Clinical significance and pro-oncogenic function of DBF4 in clear cell renal cell carcinoma.

Abstract

Background: Clear cell renal cell carcinoma (ccRCC) is the most common malignant urological tumor, and regrettably, and is insensitive to chemotherapy and radiotherapy, resulting in poor patient outcomes. DBF4 plays a critical role in DNA replication and participates in various biological functions, making it an attractive target for cancer treatment. However, its significance in ccRCC has not yet been explored.
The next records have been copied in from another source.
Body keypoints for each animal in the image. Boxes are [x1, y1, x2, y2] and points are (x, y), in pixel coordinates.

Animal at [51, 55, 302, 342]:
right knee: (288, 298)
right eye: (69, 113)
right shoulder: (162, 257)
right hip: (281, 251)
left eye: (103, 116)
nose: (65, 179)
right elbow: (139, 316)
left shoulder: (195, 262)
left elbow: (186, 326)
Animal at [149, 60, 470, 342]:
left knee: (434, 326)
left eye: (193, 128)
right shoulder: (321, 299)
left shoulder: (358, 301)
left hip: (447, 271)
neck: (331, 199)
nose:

Methods: We utilized external datasets and bioinformatics analyses to investigate the significance of DBF4 in ccRCC. We analysed its expression patterns, prognostic and diagnostic value, and potential mechanisms. We subsequently validated our findings through an immunohistochemistry (IHC) assay of ccRCC clinical samples. We further investigated the impact of DBF4 on the progression of ccRCC cells. Various assays, including assessments of cell proliferation, apoptosis, the cell cycle, cell migration and invasion, and colony formation, and xenograft tumor models were subsequently performed following to the knockdown of DBF4 expression via shRNA.

Results: Bioinformatics analyses revealed that DBF4 is significantly overexpressed in ccRCC tissues compared with adjacent normal tissues. This overexpression was confirmed by IHC analysis of 75 pairs of clinical ccRCC tumor and adjacent tissues. Kaplan-Meier analysis revealed that high DBF4 expression was associated with a significantly lower five-year overall survival rate. Moreover, DBF4 expression was identified as an independent risk factor in multivariate Cox regression analysis. GO and KEGG pathway enrichment analyses revealed a substantial enrichment of terms associated with cell division, whereas gene set enrichment analysis (GSEA) revealed correlations between increased DBF4 expression and the activation of cell cycle-related pathways. Subsequent in vitro and in vivo experiments demonstrated that DBF4 knockdown in ccRCC cells not only suppressed proliferation and migration in vitro but also significantly inhibited tumor growth in xenograft mice by arresting the cell cycle at the G1/G0 phase, which was mediated by the inhibition of MCM2 phosphorylation and cyclin D1 and CDK4 expression.

Conclusion: The current study revealed that DBF4 overexpression is a significant factor associated with malignant features and poor prognosis in patients with ccRCC. Therefore, it was proposed that DBF4 could serve as a novel potential prognostic biomarker and molecular target for ccRCC.

Clinical trial number: Not applicable.